*** PROVIDED DATA ***
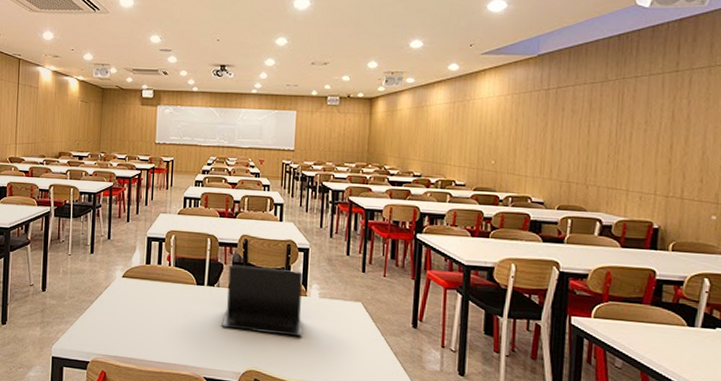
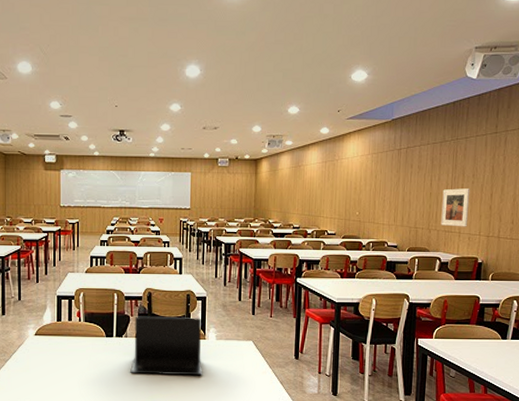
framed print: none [602,137,642,184] -> present [441,188,470,227]

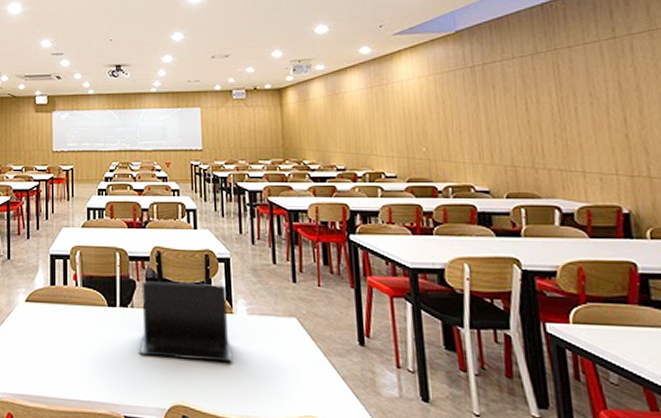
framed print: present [441,188,470,227] -> none [546,112,595,164]

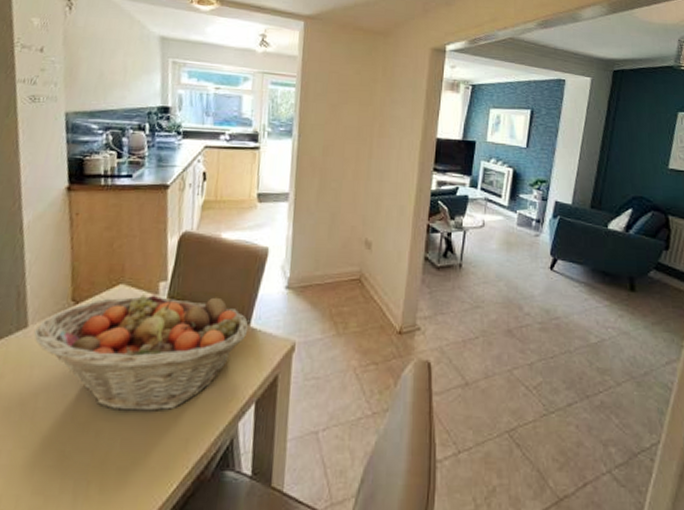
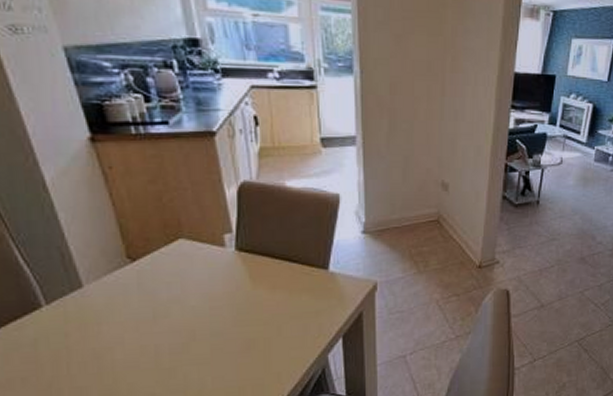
fruit basket: present [34,294,249,411] -> none [92,245,327,355]

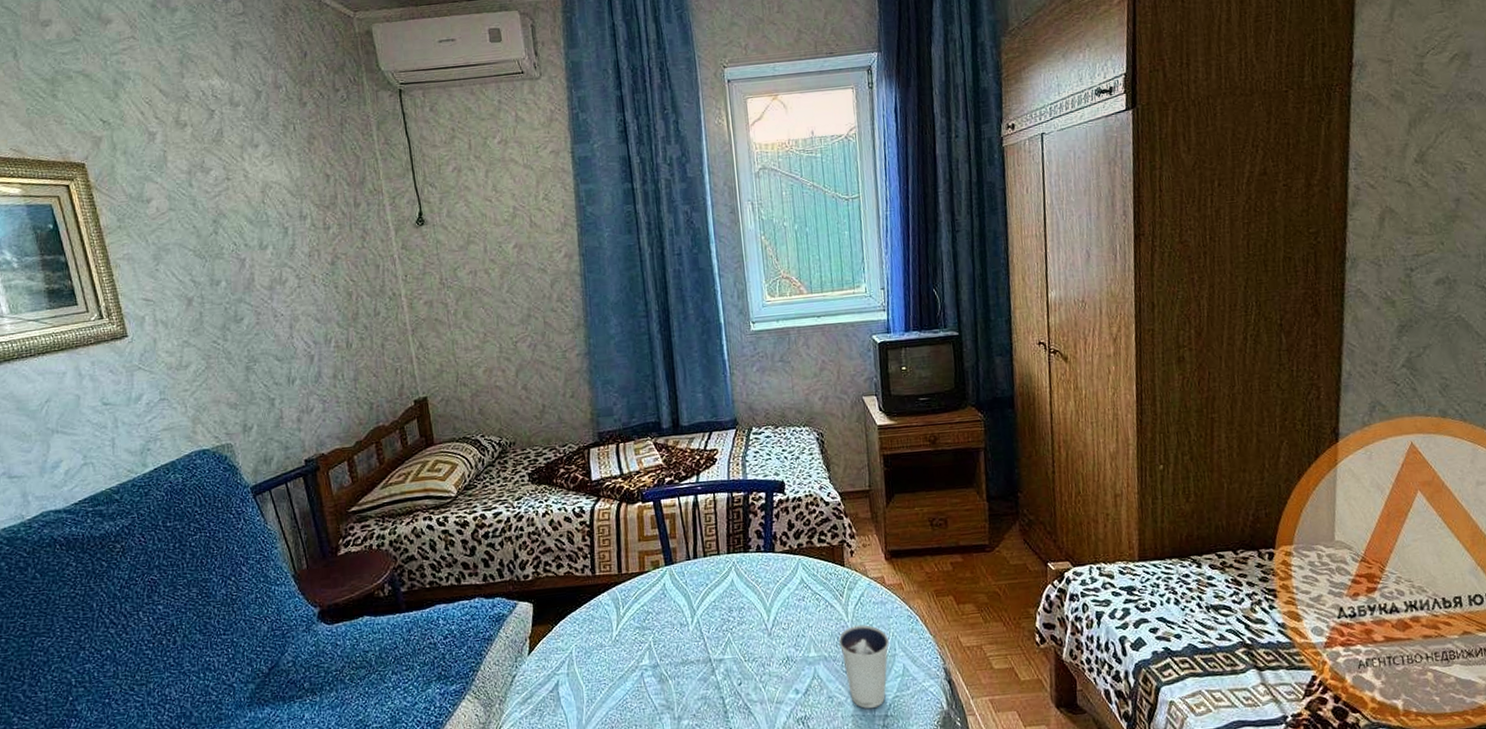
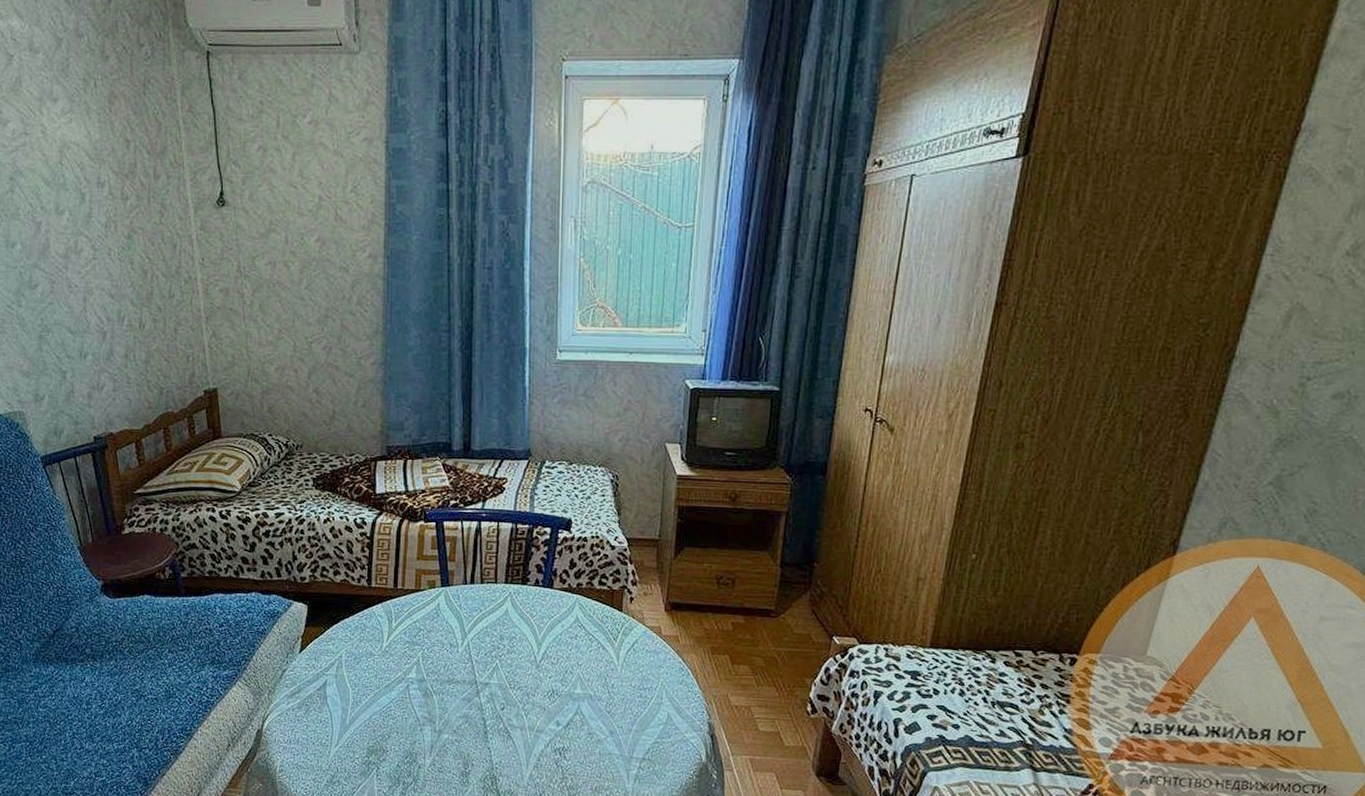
dixie cup: present [838,624,889,708] -> none [606,670,657,750]

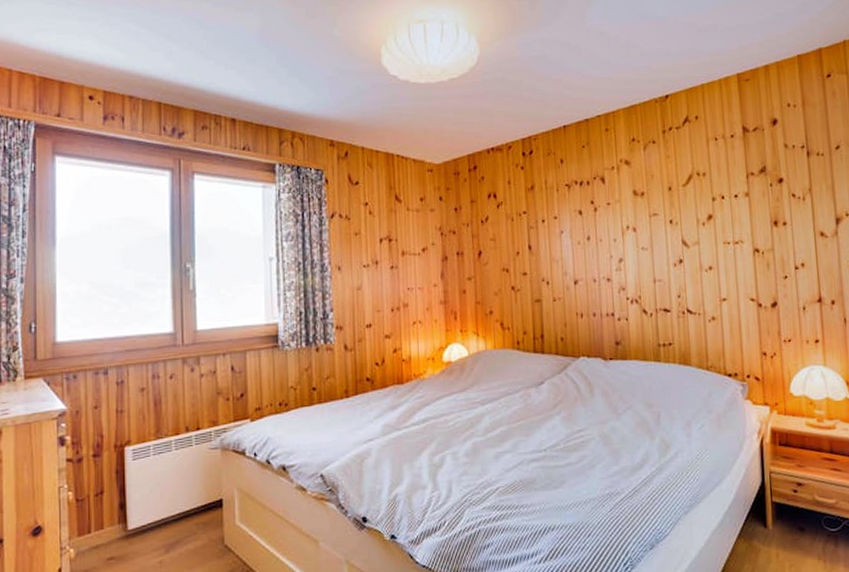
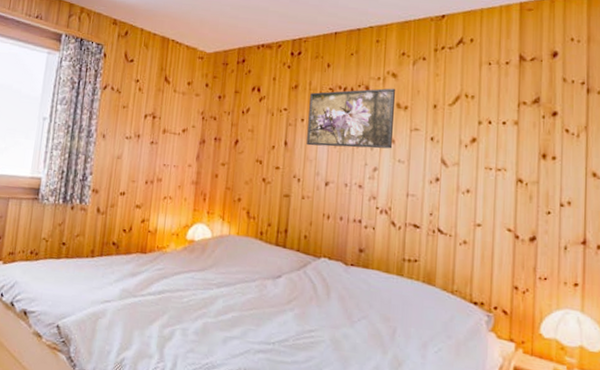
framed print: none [547,176,634,246] -> present [306,88,396,149]

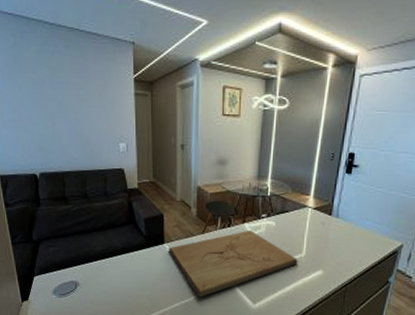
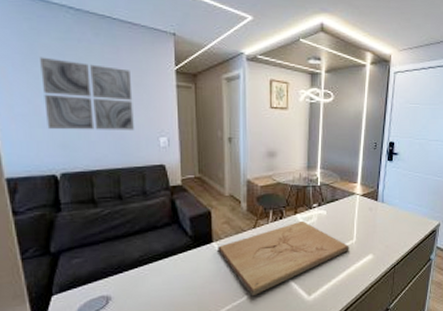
wall art: none [23,69,98,136] -> present [40,57,134,130]

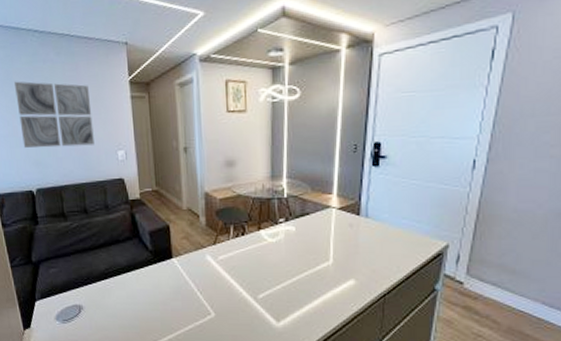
cutting board: present [218,220,349,297] -> none [177,237,325,318]

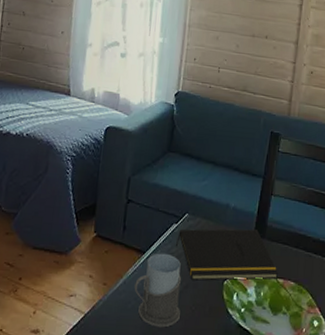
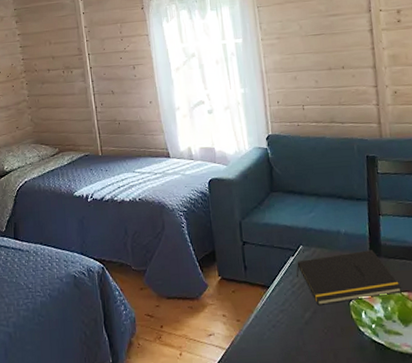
mug: present [134,253,181,328] -> none [266,285,315,353]

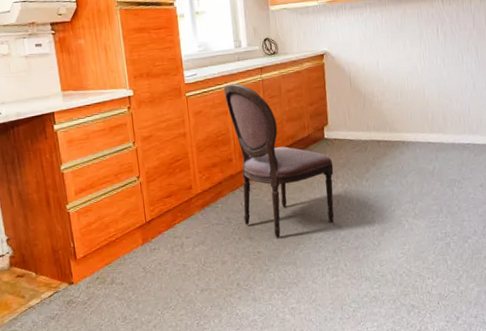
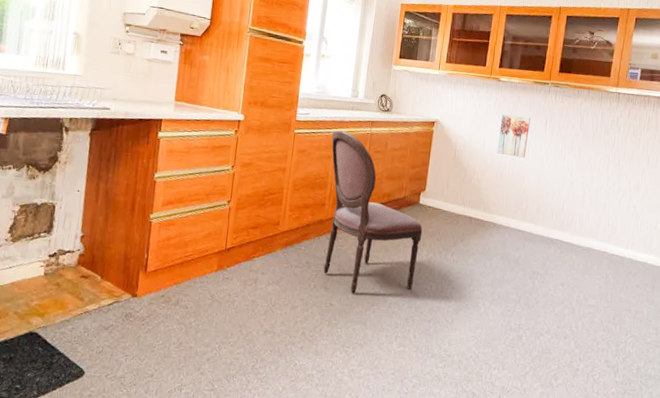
wall art: none [390,28,423,72] -> present [497,114,530,158]

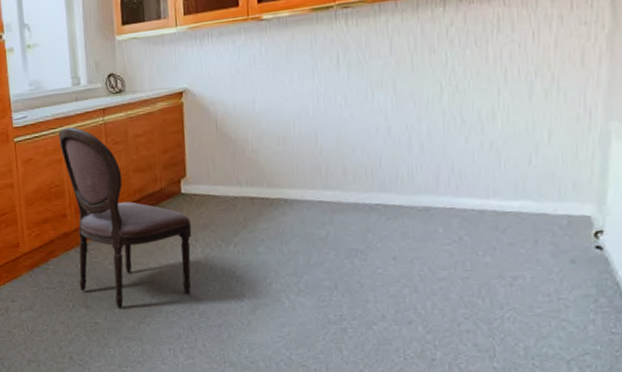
wall art: present [497,114,530,158] -> none [272,57,315,113]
*** End of PROVIDED DATA ***
### HOW TO COMPLETE THIS TASK:
Set down the material above exactly as it reads, but not its pictures.

### WRITTEN SOLUTION:
framed print: none [602,137,642,184] -> present [441,188,470,227]

framed print: present [441,188,470,227] -> none [546,112,595,164]

fruit basket: present [34,294,249,411] -> none [92,245,327,355]

dixie cup: present [838,624,889,708] -> none [606,670,657,750]

framed print: none [547,176,634,246] -> present [306,88,396,149]

wall art: none [23,69,98,136] -> present [40,57,134,130]

cutting board: present [218,220,349,297] -> none [177,237,325,318]

mug: present [134,253,181,328] -> none [266,285,315,353]

wall art: none [390,28,423,72] -> present [497,114,530,158]

wall art: present [497,114,530,158] -> none [272,57,315,113]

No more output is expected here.